US income and consumer sentiment up but other economic data weak

US personal income rose 0.4 percent in October, the biggest increase since March, according to a Commerce Department report released on Wednesday. With the personal consumption expenditure price index dipping 0.1 percent, real disposable income increased 0.3 percent in October, the largest gain since May 2010.

Personal consumption expenditure slowed though, rising just 0.1 percent.

Another report on Wednesday showed that US consumer sentiment continued its recovery in November though. The Thomson Reuters/University of Michigan consumer sentiment index rose to 64.1 this month from 60.9 in October.

However, US durable goods orders fell 0.7 percent in October, with orders for commercial aircraft plunging 16.4 percent. Excluding transportation, orders rose 0.7 percent. Orders for capital goods excluding defense and transportation fell 1.8 percent.

Manufacturing also appears to have slowed in China. An earlier report on Wednesday showed that HSBC's China purchasing managers' index dropped to 48.0 in November, the lowest since March 2009, from 51.0 in October.

The situation looks worse in the euro area, where industrial orders fell 6.4 percent in September, the biggest decline since December 2008.

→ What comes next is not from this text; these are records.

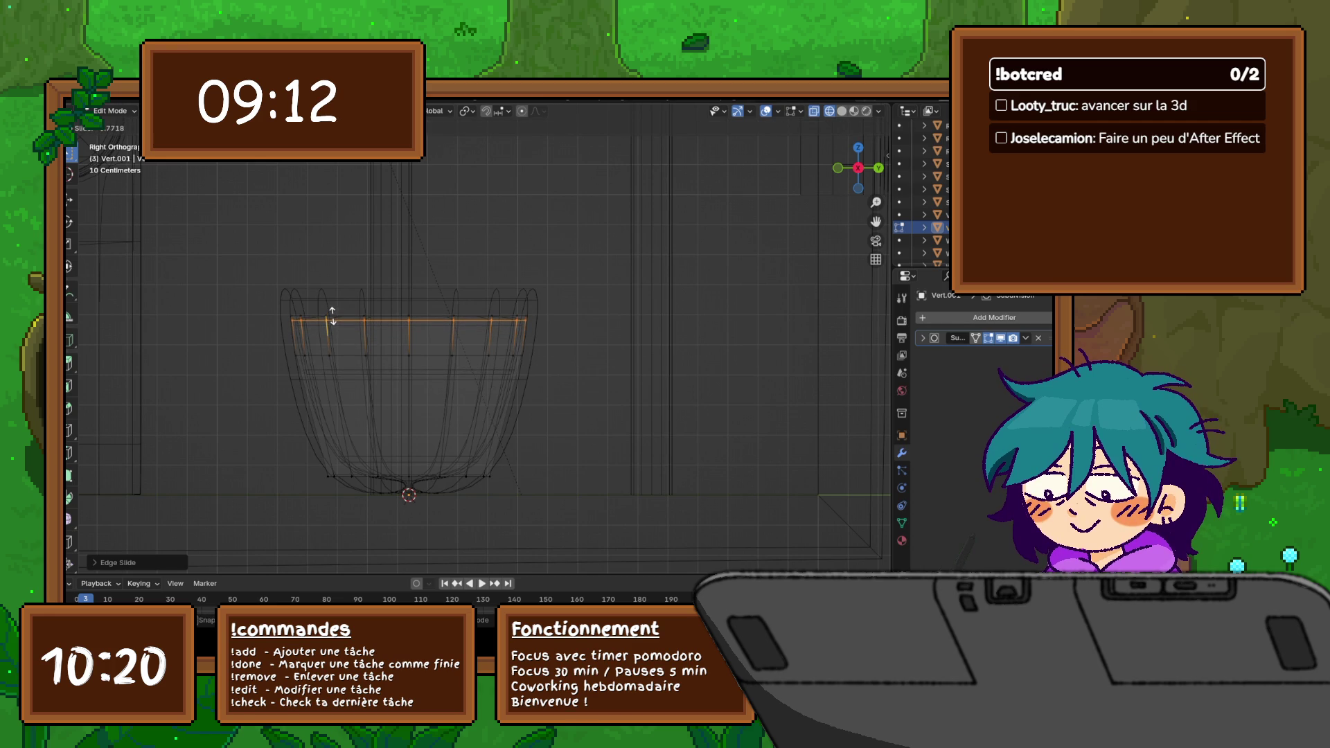
{"action": "left_click", "coordinate": [332, 316]}
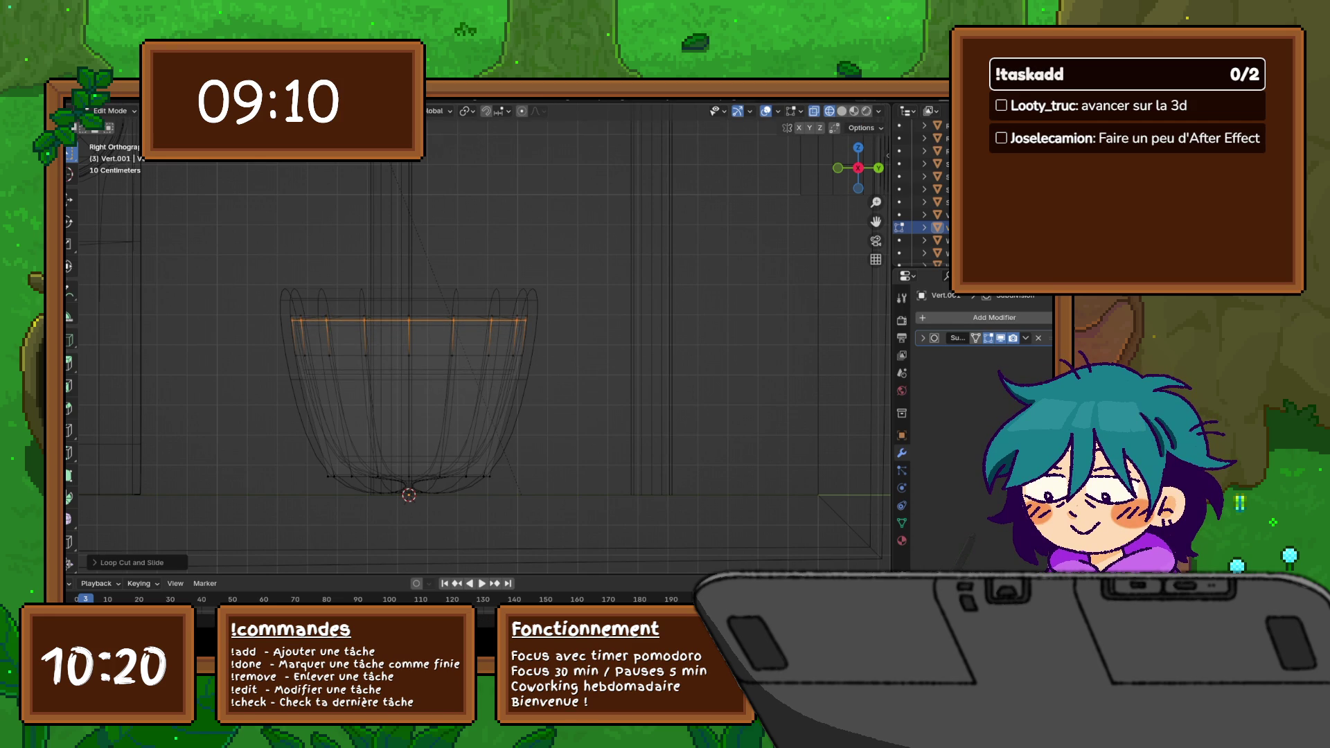
Step: In solid shading, inset the pot's top inner face into a soil disc and return to object mode
{"action": "middle_click_drag", "start_coordinate": [332, 314], "coordinate": [375, 291]}
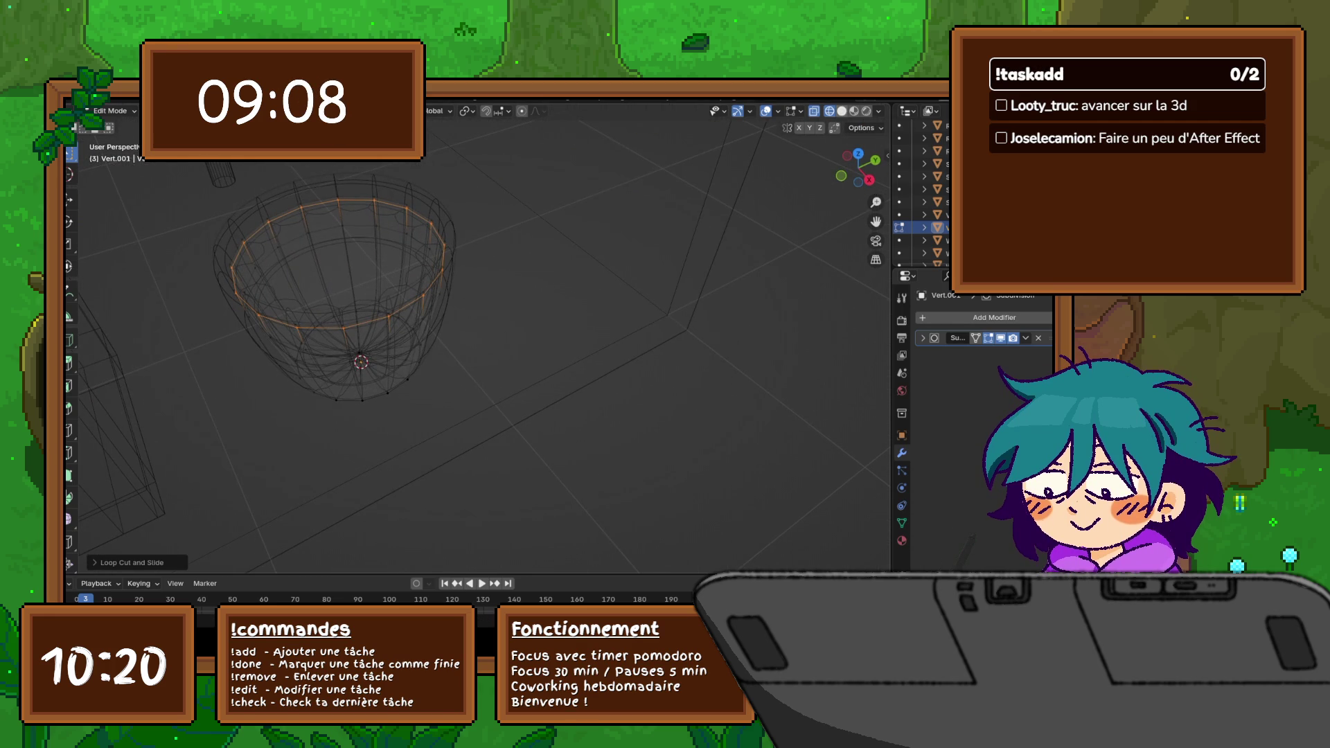
{"action": "key", "text": "shift+z"}
{"action": "middle_click_drag", "start_coordinate": [478, 343], "coordinate": [478, 417]}
{"action": "middle_click_drag", "start_coordinate": [478, 343], "coordinate": [479, 438]}
{"action": "mouse_move", "coordinate": [479, 343]}
{"action": "middle_mouse_down"}
{"action": "mouse_move", "coordinate": [489, 354]}
{"action": "mouse_move", "coordinate": [396, 312]}
{"action": "middle_mouse_up"}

There appears to have been little improvement since. The eurozone manufacturing PMI fell to 46.4 in November from 47.1 in October. A rebound in the services PMI to 47.8 from 46.4, however, helped the composite PMI rise to 47.2 in November from a 28-month low of 46.5 in October.

Prospects for improvement in the eurozone economy appear to be receding with signs on Wednesday that contagion in the debt crisis may now be starting to threaten even Germany. From Reuters:

The German debt agency could not find buyers for almost half a bond sale of 6 billion euros. That pushed the cost of borrowing over 10 years for the bloc's paymaster above those for the United States for the first time since October.

"It is a complete and utter disaster," said Marc Ostwald, strategist at Monument Securities in London.

Disaster or not, the new securities were sold at a yield of 1.98 percent, down from 2.09 percent in October.